With a thesis on marginal revenue, this is a concept Nadendla is familiar with. As AI becomes more cost-efficient, its use in robotics becomes more viable thanks to fundamental economic feasibility principles.

To summarise, as marginal costs decrease in robotics it becomes feasible to apply them to a higher number of jobs or tasks.
For example, GPUs are helping to drive further efficiencies and overcome many of the optimization problems associated with complex autonomous robotic solutions. These often demand very high amounts of processing power to support a combination of AI tools such as neural networks for vision, such as the solution from Trace Machina, SLAM for mapping, and large-scale solvers for complicated optimal control problems. GPUs will play an important role here.

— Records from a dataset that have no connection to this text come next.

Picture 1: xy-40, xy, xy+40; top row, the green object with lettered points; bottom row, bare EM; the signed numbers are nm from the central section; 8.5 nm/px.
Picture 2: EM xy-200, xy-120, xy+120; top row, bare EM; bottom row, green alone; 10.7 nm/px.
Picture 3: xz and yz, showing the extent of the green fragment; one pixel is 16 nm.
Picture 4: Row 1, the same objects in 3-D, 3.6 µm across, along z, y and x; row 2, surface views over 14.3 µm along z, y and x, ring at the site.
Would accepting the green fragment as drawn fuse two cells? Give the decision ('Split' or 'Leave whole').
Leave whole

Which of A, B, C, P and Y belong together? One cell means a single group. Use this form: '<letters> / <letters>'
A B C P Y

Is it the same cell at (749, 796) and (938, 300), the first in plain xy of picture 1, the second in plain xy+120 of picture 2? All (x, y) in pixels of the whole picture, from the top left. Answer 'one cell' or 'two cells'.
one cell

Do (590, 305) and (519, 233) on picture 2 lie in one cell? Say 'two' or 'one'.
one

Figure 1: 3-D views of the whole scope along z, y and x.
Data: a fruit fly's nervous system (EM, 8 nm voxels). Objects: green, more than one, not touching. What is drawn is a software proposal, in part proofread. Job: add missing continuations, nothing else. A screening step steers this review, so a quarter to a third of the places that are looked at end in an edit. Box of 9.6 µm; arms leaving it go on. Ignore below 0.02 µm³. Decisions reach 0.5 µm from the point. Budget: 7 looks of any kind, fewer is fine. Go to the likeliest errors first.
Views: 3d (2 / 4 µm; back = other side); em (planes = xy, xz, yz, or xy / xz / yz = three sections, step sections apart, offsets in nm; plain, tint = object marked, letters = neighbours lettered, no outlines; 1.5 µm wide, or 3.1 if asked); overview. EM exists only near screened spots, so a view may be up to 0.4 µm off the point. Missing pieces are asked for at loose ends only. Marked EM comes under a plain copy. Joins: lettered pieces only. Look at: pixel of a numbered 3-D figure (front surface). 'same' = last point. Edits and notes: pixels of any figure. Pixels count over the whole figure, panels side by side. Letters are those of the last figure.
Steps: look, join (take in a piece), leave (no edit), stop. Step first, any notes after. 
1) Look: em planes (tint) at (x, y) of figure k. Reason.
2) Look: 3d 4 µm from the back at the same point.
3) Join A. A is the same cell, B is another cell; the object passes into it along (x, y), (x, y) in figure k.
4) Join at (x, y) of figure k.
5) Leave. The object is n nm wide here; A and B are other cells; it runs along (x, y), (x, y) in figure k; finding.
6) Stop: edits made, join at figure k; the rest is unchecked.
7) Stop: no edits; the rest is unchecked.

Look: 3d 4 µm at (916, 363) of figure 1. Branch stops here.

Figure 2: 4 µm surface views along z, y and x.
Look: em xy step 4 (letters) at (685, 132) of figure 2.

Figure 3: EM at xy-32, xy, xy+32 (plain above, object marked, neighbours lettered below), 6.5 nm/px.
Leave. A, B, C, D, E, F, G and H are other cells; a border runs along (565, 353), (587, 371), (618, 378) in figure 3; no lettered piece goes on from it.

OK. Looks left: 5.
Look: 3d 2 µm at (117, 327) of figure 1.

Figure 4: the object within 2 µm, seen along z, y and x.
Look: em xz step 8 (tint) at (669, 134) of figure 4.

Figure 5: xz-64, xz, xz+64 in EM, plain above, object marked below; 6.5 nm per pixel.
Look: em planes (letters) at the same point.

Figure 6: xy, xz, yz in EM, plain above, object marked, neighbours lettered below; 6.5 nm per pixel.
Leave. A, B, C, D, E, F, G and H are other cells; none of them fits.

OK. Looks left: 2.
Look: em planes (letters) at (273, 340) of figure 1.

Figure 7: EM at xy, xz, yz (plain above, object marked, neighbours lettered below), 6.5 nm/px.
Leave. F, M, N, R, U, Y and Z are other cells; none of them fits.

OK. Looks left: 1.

Yet the lack of a good robotics operating system that allows for higher level applications and the time needed to train humanoid robots are additional hurdles that the industry will need to address to bring costs down further and improve feasibility.
Still, the combined power of AI and robotics promises to drive adoption across industries and in new use cases with early demand already present in sectors like security and surveillance.
Turning these innovations into viable business models that contribute to overall growth hinges on access to investors like Sumedh Nadendla, whose expertise in deep tech combined with business economics brings more companies to market.
Robotics as a growth lever
While the tech sector is constantly evolving, the field of robotics remains a constant source of growth. Robotics helps to close the gap between conceptual technologies and viable applications, and turn breakthrough innovations into solutions that can be adopted by industries at scale.
The rise of cost-effective AI models is set to drive the adoption of robotics to new highs in 2025.